Regarding public investment, the report also concluded that, if projects funded by the controversial Private Finance Initiative (PFI) and Non-Profit Dividend (NDP) schemes – remember the PFI-style Scottish schools which had to be closed because of fears they might fall down? – had instead been funded by Snib investment, the Scottish Government could have saved £26bn.
What are people saying about the Snib so far?
Economists Lord Adair Turner and Professor Mariana Mazzucato said recently that a Snib could help make Scotland more environmentally friendly through large-scale investment in a low-carbon economy.
Mazzucato said: “I welcome strongly the decision to establish a Scottish national investment bank. It shows that the Scottish Government is looking seriously at ways to increase flows of investment and to direct them to support key public policies like reducing greenhouse gas emissions, increasing productivity and building an inclusive economy.

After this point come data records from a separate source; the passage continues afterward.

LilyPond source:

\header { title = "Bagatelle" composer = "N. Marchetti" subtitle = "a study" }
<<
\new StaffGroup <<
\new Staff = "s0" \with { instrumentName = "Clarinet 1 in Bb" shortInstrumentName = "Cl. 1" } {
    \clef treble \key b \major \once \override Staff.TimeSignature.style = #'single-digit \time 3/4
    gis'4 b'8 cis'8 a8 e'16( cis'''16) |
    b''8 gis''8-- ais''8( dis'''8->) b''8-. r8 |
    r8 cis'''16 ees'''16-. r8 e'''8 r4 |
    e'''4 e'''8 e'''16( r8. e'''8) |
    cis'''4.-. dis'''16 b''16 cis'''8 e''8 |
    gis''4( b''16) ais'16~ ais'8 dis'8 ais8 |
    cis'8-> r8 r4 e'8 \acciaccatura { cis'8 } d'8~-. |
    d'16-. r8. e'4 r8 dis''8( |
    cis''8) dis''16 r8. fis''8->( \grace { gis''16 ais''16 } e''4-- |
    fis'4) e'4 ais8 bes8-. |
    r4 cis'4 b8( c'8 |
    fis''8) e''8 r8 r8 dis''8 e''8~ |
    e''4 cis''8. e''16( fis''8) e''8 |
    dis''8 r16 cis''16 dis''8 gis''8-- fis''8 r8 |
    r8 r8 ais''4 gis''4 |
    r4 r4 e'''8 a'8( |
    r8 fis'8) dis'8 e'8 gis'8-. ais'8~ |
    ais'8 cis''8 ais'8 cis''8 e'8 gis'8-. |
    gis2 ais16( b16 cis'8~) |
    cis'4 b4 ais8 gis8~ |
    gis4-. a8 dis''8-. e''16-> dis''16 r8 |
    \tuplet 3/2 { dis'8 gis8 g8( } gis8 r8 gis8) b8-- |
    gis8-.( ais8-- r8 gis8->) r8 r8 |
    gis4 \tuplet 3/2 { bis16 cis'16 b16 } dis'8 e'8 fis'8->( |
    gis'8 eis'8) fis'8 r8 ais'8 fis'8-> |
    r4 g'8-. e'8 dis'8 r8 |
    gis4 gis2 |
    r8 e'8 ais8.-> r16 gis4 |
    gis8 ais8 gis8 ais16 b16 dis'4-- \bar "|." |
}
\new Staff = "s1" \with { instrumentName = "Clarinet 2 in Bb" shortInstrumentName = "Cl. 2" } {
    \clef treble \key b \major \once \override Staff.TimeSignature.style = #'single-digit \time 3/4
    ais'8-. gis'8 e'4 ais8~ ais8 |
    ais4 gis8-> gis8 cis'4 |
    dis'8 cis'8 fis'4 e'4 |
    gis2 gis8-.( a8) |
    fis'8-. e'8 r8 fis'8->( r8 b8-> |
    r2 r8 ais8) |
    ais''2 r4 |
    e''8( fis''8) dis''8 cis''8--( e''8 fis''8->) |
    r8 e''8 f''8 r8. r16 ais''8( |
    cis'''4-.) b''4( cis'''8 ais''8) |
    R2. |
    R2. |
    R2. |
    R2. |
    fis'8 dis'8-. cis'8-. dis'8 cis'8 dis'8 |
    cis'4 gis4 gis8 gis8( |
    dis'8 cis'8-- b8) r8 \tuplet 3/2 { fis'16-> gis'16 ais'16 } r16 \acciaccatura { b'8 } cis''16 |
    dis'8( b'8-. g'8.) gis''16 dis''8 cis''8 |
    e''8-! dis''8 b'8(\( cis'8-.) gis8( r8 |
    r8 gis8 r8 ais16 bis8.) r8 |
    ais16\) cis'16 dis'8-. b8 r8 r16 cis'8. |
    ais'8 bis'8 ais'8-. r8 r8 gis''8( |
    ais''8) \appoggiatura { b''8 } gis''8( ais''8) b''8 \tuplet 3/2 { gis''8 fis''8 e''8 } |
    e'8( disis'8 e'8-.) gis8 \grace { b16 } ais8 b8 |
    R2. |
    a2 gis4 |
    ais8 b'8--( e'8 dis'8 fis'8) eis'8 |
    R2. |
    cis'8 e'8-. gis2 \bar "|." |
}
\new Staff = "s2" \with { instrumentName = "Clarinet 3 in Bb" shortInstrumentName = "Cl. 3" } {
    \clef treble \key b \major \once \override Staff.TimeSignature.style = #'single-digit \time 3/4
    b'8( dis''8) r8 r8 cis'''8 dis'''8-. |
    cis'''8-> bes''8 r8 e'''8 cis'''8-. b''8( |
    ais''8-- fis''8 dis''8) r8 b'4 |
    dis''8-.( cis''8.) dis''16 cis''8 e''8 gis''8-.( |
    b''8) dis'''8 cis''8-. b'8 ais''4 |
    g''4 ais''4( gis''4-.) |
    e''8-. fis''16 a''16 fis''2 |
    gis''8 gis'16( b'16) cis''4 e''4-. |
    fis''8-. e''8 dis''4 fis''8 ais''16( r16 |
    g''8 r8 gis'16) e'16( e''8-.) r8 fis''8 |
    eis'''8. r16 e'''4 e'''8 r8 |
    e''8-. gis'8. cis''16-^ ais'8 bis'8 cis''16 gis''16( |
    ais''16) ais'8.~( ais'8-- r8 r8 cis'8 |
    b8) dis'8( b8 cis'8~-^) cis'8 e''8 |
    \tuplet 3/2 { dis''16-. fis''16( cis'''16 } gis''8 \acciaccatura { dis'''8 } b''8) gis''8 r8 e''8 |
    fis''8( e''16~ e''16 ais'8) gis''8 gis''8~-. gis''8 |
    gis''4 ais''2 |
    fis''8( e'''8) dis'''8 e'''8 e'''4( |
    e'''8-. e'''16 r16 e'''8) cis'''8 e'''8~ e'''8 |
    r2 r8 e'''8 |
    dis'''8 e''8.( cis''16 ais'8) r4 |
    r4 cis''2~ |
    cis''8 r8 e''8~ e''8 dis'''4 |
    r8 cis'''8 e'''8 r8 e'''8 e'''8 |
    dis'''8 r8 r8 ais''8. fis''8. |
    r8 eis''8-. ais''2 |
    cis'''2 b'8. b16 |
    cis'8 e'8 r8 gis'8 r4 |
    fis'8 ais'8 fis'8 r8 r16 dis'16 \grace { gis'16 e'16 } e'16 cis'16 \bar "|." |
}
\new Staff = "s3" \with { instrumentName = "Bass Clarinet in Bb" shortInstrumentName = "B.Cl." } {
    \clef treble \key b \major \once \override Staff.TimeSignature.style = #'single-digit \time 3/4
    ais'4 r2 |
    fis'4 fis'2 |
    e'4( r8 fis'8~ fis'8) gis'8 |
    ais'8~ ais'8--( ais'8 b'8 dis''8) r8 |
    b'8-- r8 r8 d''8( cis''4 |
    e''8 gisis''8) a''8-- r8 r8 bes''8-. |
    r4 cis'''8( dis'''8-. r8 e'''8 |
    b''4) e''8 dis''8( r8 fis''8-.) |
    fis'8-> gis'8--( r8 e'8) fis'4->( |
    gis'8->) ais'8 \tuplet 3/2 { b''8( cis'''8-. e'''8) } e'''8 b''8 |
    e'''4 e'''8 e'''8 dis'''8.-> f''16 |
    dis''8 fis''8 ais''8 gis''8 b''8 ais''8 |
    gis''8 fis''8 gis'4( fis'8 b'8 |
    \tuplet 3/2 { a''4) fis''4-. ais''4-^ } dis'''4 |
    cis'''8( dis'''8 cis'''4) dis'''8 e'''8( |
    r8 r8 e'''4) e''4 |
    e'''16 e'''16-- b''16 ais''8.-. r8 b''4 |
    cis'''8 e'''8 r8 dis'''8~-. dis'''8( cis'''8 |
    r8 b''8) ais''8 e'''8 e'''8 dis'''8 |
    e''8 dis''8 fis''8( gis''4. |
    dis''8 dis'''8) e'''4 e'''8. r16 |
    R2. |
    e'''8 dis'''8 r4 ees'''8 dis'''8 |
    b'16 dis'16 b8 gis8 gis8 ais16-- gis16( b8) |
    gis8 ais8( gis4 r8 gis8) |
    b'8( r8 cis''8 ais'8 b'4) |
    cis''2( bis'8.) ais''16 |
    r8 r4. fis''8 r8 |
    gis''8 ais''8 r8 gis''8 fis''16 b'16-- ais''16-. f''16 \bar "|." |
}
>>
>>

The Scottish Green Party also advocates the creation of a National Investment Bank, which its manifesto argues should be used “to invest in activities benefiting all of Scotland’s communities while respecting ecological limits”.
However, plans for a Snib have also faced criticism. Scottish Labour economy spokesperson Jackie Baillie highlighted the similarity between the plans of Nicola Sturgeon and Jeremy Corbyn’s proposal for a UK-wide national investment bank, saying: “While imitation is the sincerest form of flattery, the SNP appear to have only sketched this out on the back of a fag packet.”
Meanwhile, the Scottish Conservatives economy spokesperson, Dean Lockhart, claimed that the announcement of an Snib was “a re-hash of a policy first announced several years ago, and then repeated again when they launched the Scottish Growth Scheme last year.”
George Kerevan, the journalist, economist and former SNP MP, meanwhile questioned the suitability of Tesco Bank boss Benny Higgins, who has been charged by the Scottish Government with establishing the Snib’s remit.
Writing in the National, Kerevan pointed out that Higgins does not come from an investment banking background: “Investment banking is an entirely different universe from retail lending.
“My concern is that Benny Higgins will propose a model of an investment bank that is too risk-averse. I’m also worried it will be run by traditional commercial hands who are afraid to lean against market trends.”
OK, so what does all this actually mean? How will it impact my life?
Well, at this stage, there are very few certainties. The Snib is an idea with enormous potential, but it will depend on how the Scottish Government decides to implement it.
However, should a national investment bank deliver the kind of economic benefits the SNP hopes it will, it could result in increased spending on public services like education and the NHS, or potentially it could fund massive new infrastructure projects, which could boost employment on a national scale and improve the fabric of the country.
So, as you can see, a Scottish national investment bank is quite a big deal. Supporters believe it could be transformational for Scotland, and that it’s just a better way to do things.
Well done for making it to the end. We told you it wouldn’t be too painful.